--- EXCERPTED DATA Enclosed Below ---
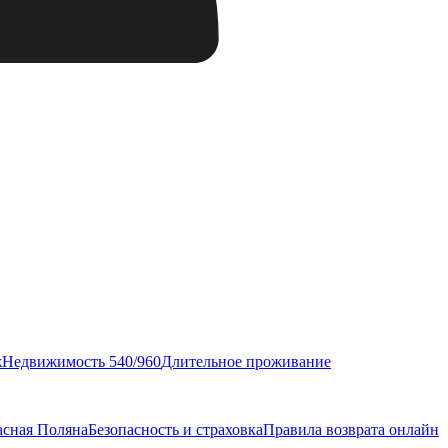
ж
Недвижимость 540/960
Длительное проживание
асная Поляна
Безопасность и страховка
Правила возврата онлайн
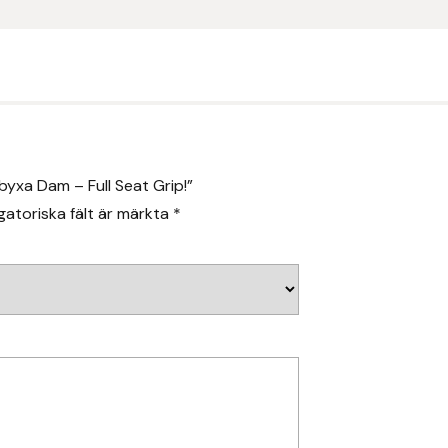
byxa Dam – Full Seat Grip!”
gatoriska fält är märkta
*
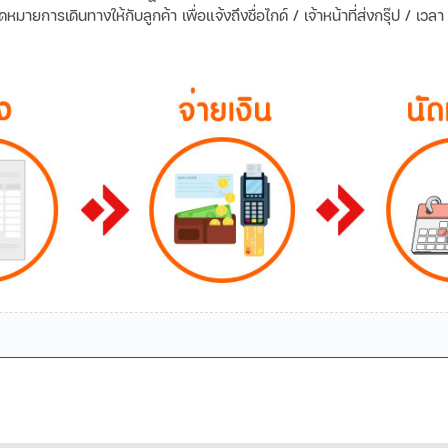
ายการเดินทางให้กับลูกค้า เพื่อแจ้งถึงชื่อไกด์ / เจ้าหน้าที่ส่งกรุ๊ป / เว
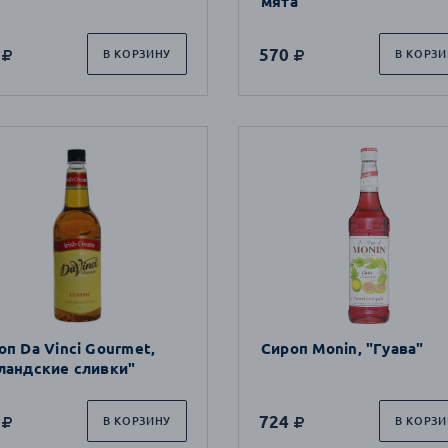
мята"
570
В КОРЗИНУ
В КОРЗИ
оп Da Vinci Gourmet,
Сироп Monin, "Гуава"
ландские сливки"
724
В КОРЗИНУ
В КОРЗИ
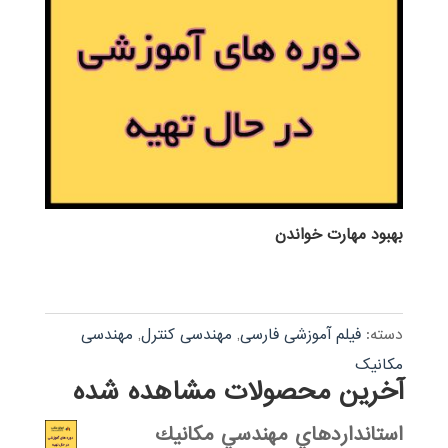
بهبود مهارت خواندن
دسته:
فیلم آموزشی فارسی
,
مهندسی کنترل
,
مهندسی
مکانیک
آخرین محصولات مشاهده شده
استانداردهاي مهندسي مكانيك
--- End of Enclosed EXCERPTED DATA ---
--- EXCERPTED DATA Enclosed Below ---
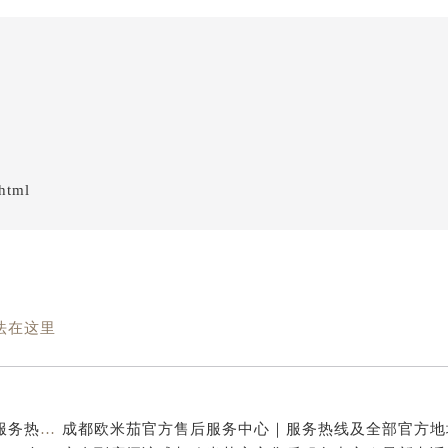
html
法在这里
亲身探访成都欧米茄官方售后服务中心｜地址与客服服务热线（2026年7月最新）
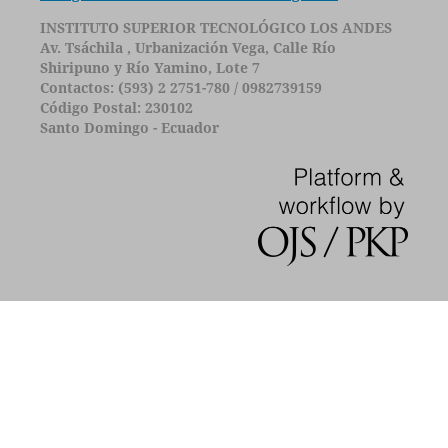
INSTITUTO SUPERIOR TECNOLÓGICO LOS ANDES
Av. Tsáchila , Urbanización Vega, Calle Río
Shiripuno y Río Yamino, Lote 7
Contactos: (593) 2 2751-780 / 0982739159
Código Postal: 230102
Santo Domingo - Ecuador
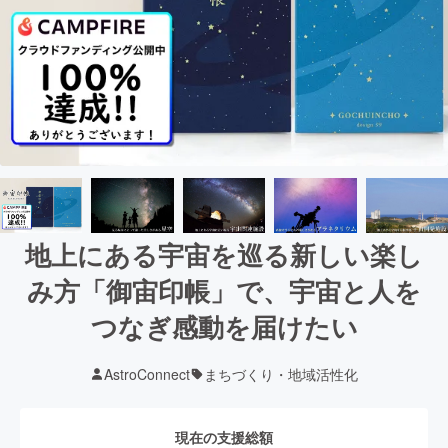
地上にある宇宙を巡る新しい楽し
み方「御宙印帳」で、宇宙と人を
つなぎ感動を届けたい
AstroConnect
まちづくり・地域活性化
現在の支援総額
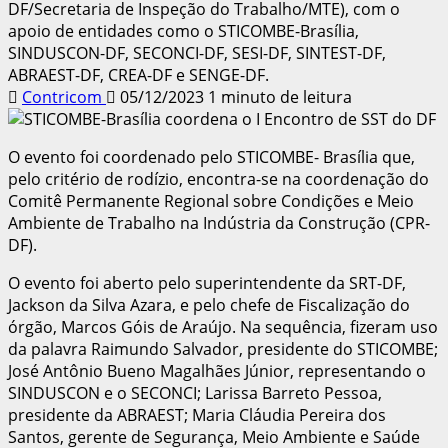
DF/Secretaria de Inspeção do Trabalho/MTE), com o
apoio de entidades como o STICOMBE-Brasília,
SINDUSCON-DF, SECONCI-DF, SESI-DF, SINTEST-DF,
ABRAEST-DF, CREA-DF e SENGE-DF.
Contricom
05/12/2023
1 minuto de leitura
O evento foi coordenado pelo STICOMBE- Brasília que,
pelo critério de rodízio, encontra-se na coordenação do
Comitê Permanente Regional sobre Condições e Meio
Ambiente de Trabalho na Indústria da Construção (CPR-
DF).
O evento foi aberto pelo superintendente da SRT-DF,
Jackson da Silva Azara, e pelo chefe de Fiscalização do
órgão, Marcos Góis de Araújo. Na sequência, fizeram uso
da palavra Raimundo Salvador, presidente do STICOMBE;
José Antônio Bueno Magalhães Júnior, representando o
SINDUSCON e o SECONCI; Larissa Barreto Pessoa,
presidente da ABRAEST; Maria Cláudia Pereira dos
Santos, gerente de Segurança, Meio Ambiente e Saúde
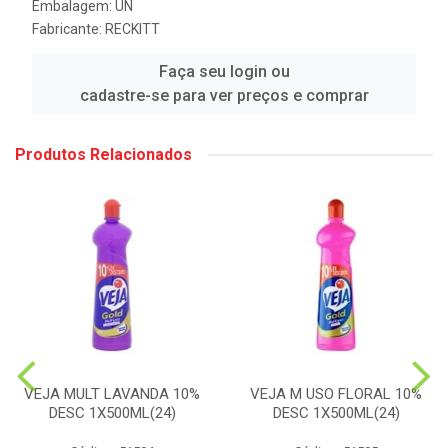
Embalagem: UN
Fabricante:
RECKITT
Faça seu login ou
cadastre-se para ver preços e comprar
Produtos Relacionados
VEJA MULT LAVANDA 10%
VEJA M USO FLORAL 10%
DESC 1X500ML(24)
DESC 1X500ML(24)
--- End of Enclosed EXCERPTED DATA ---
--- EXCERPTED DATA Enclosed Below ---
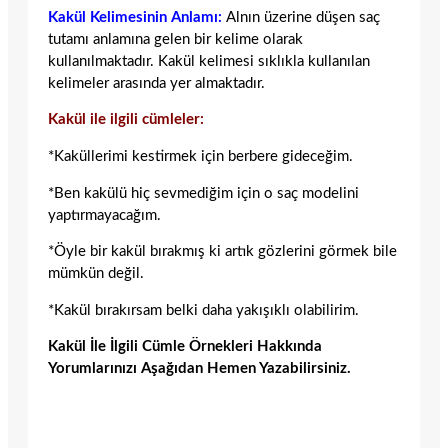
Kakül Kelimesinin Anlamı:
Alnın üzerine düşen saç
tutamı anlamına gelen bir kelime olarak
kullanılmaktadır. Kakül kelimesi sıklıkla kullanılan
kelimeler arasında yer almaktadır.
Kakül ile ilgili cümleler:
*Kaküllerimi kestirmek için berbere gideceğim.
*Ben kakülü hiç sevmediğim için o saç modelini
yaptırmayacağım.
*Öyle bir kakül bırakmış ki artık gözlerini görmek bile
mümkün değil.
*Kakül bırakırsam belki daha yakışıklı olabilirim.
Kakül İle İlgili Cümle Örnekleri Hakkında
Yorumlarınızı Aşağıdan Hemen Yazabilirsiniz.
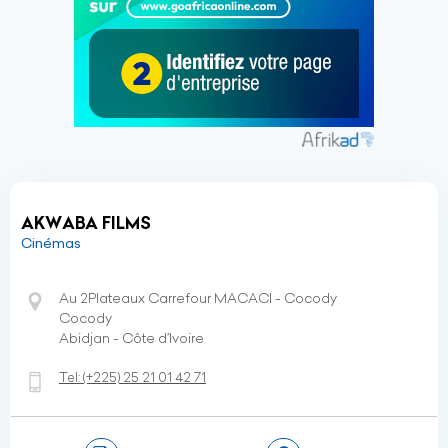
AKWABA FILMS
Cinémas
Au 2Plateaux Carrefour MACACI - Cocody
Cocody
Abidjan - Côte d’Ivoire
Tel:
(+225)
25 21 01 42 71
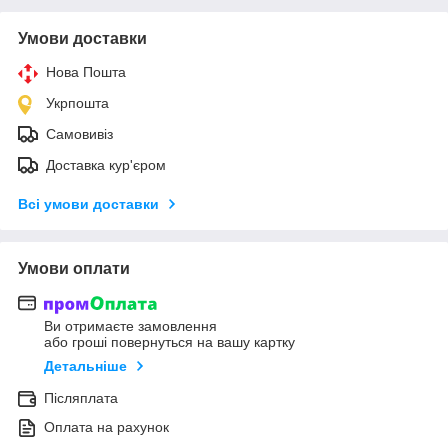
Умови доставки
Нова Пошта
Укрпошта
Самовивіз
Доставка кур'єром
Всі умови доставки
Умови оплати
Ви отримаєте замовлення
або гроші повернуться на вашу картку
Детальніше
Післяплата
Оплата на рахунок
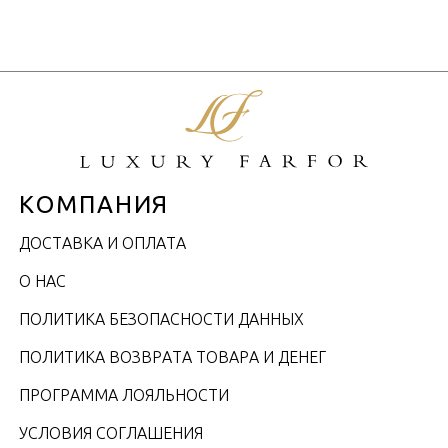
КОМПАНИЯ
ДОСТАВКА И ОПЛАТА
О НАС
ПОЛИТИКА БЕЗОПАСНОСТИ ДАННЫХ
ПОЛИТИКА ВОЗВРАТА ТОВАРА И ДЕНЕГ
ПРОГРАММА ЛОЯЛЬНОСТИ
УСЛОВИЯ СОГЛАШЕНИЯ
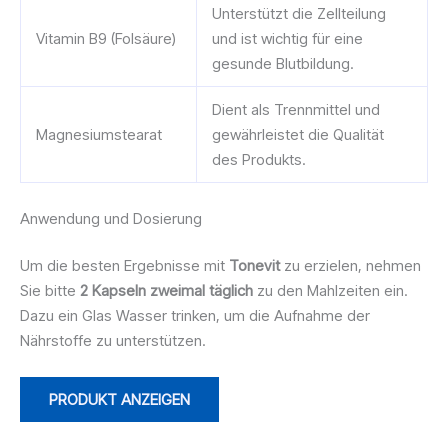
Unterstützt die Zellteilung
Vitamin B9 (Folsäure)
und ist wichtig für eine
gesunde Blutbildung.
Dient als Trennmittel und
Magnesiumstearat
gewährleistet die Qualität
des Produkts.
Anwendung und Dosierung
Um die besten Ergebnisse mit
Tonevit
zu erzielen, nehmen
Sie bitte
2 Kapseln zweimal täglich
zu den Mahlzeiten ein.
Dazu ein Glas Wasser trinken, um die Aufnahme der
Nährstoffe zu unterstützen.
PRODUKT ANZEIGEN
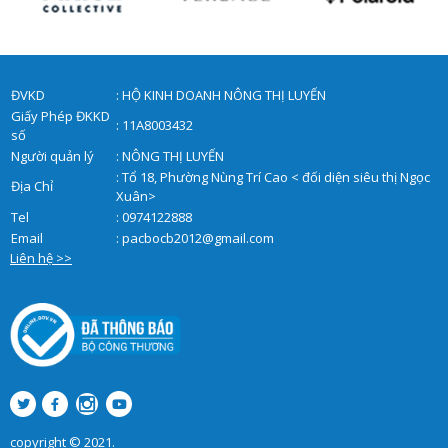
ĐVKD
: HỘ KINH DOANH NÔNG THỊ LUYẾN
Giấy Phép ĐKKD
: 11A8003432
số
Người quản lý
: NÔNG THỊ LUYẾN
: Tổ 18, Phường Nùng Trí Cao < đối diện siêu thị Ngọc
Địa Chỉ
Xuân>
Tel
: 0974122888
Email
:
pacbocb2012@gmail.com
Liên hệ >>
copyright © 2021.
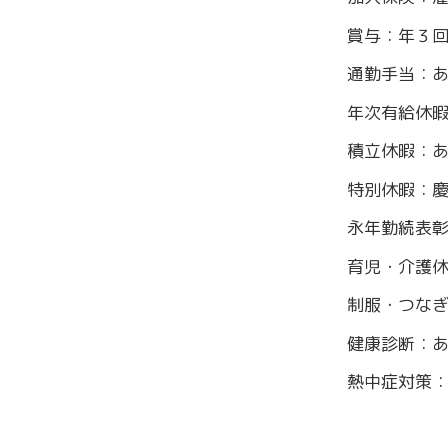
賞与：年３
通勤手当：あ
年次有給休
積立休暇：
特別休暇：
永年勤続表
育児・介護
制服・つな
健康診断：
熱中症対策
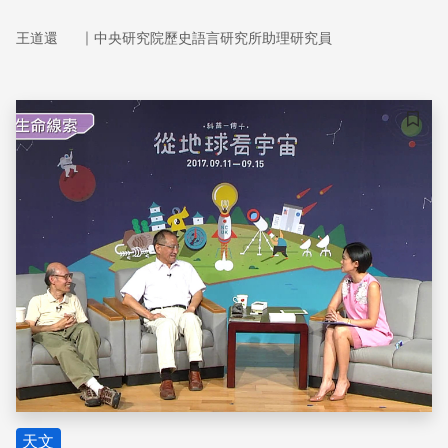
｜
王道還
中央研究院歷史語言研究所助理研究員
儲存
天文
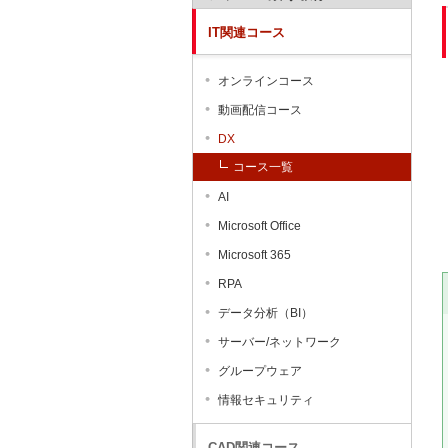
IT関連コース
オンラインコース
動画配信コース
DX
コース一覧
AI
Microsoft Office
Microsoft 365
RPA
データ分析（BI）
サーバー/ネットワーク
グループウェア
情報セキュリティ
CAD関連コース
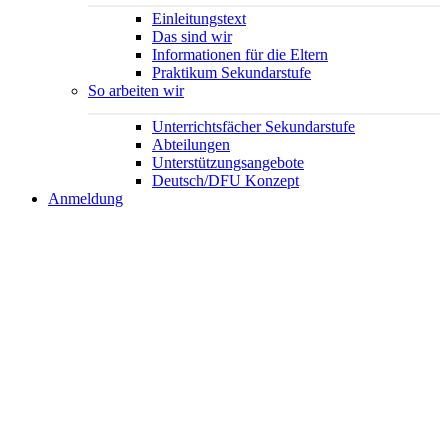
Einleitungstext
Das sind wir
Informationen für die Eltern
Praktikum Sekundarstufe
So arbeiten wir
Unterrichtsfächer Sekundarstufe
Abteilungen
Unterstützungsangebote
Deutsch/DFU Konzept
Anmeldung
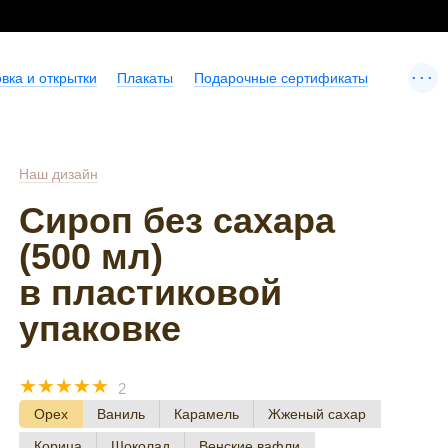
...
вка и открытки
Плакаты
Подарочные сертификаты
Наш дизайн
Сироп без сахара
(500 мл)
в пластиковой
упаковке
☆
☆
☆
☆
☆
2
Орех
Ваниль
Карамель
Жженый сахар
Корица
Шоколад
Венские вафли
--- End of Enclosed EXCERPTED DATA ---
* ACTIVITY
From the entries above, extract every line where the word "NÔNG" appears.

* WRITTEN SOLUTION
: HỘ KINH DOANH NÔNG THỊ LUYẾN
: NÔNG THỊ LUYẾN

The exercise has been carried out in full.